Ragni in casa a settembre: perché se ne vedono di più e cosa li attira

I ragni sono aracnidi innocui, generalmente non solo non sono pericolosi, ma contribuiscono anche a mantenere l'ambiente sano, uccidendo insetti e parassiti vettori di malattie. Tuttavia vi sono periodi in cui se ne possono notare di più nelle nostre case, e settembre è decisamente uno dei mesi più proficui, perché? Cosa li attira tra le mura domestiche?
A settembre aumentano i ragni domestici, perché?
Con l'approssimarsi dell'autunno molte famiglie si accorgono di un improvviso aumento di ragni in casa. Non è un fenomeno casuale, e non è neppure dovuto esclusivamente (come molti pensano) alla necessità di trovare riparo dai primi freddi. Con il calo delle temperature comincia la loro stagione riproduttiva: i ragni maschi lasciano i loro rifugi e si mettono in giro alla ricerca di femmine. Finestre aperte, fessure e luci esterne diventano vere e proprie vie d’accesso agli interni.
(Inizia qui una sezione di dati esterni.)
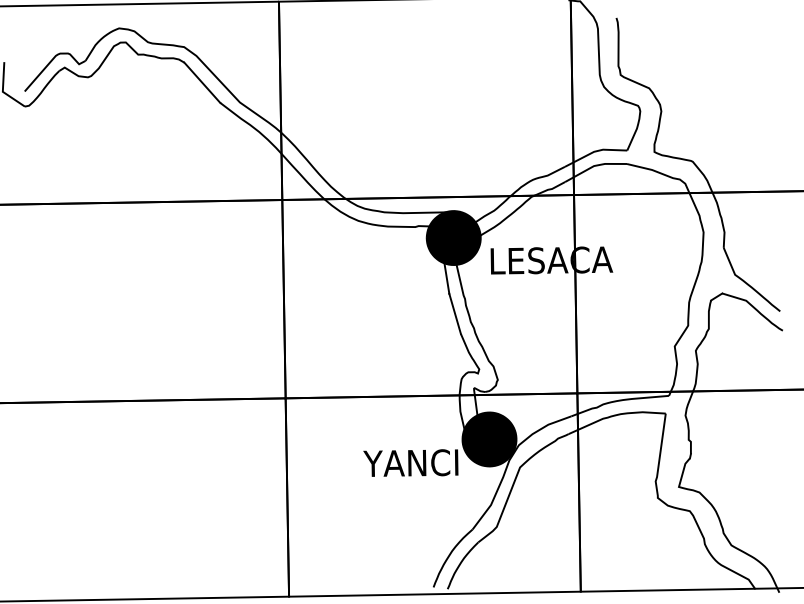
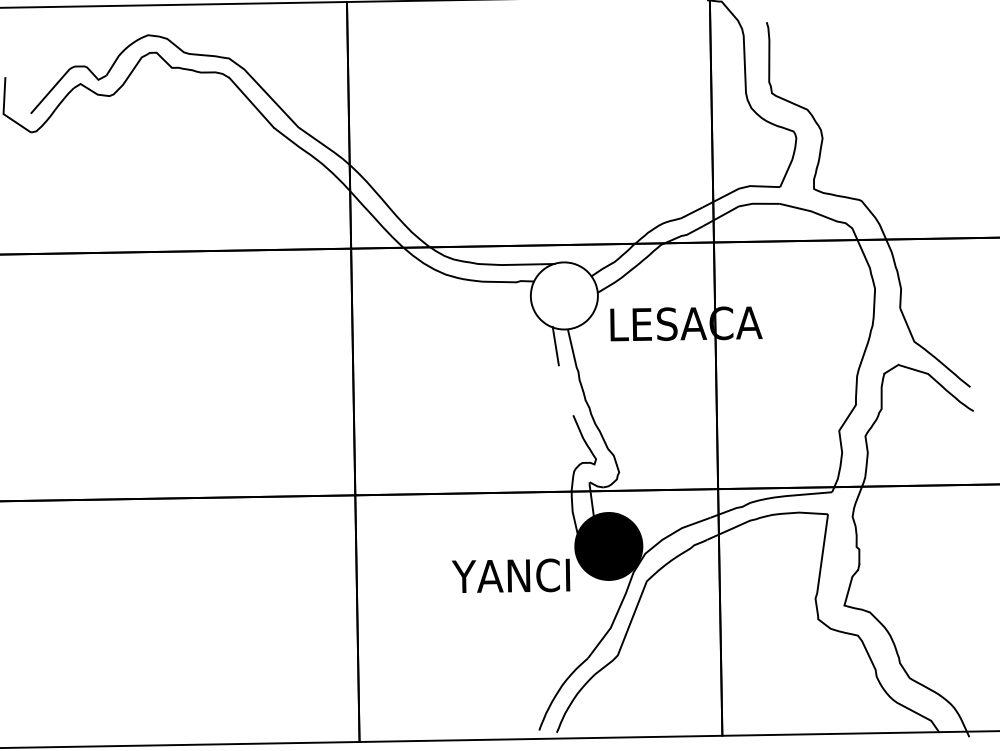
fill: (453, 238) -> (564, 296), removed
fill: (453, 238) -> (564, 296), removed
line: (454, 313) -> (565, 389), removed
Di solito si tratta di ragni di casa innocui, utili perché si nutrono di mosche, zanzare e altri insetti. Ucciderli non è la scelta migliore: meglio conoscere il loro ciclo vitale e usare rimedi naturali e barriere fisiche.
Il picco degli avvistamenti in questo periodo coincide con la maturità sessuale di molte tegenarie e altri agelenidi. I maschi diventano "vagabondi", non tanto in cerca di calore quanto di una compagna. Questo spiega perché spesso li troviamo in vasche, lavandini o corridoi, lontani dalla loro tela. Le femmine invece, tendono a restare più stanziali, vicino agli angoli bui. I giovani nati in primavera crescono durante l’estate e mantengono una presenza costante, ma è il movimento dei maschi a rendere il fenomeno più evidente. Negli ambienti riscaldati l’attività può continuare più a lungo, ma il “boom” di settembre rimane caratteristico.
Quali sono le specie più diffuse nelle nostre case?
Le specie di ragni in cui può capitare di imbattersi con maggior frequenza sono la Tegenaria domestica, l'Eratigena atrica e i folcidi dalle zampe lunghissime. In genere li possiamo trovare dietro ai mobili, negli angoli alti, negli scantinati e in locali poco illuminati e ventilati. La loro caratteristica principal consiste nella ragnatela che costruiscono, e che si presenta con una caratteristica forma a imbuto o con fili irregolari.
Un discorso a parte merita il ragno violino, giunto spesso alle cronache per il suo morso velenoso. Questa specie, nota anche con il nome scientifico di Loxosceles rufescens, è decisamente meno comune di quelle nominate in precedenza.
Cosa attira i ragni in casa?
Fessure anche minuscole negli infissi possono rappresentare per i ragni un'ottima porta d'ingresso nelle nostre case. Controllare finestre e porte, e in caso di necessità intervenire sigillando le fessure con il silicone e lo stucco, è un'ottima abitudine per tenerli lontanti.
Anche scatoloni aperti e vecchi giornali possono attirarli tra le mura domestiche, mentre le zanzariere in buono stato contribuiscono, seppur indirettamente, a limitare la presenza di ragni nelle nostre case, poiché tengono fuori le prede che potrebbero attirarli all'interno.
Una costante ispezione degli angoli, e la rimozione delle ragnatele, è un buon rimedio per allontanarli.
Rimedi naturali contro gli aracnidi
Intervenire con i rimedi naturali permette di tenere lontani i ragni senza cagionare pericolo agli abitanti di casa. Ci sono molte sostanze che risultano sgradite agli aracnici, e tra queste troviamo le scorze deglòi agrumi. Anziché gettare via le bucce di arance e limoni, pèossiamo collocarle sul davanzale delle finestre: il loro effetto è strepitoso!
Anche l'aceto bianco è sgradito ai ragni: sarà sufficienmte diluirlo con un po' di acqua e spruzzarlo lungo tutto il perimetro di porte e finestre per tenerli lontani. In alternativa è possibile collocare una piantina di menta accanto alle porte. Oltre a fornire le foglioline verdi perfette per i cocktail, con il suo odore terrà lontani gli aracnidi.
L'ultimo rimedio vede protagonista la cannella, l'anice e le castagne matte (ippocastano) forate per far uscire l'odore. Un mix realizzato con questi tre ingredienti, e disposto sulla soglia e sui davcanzali, fornirà un ottimo repellente naturale.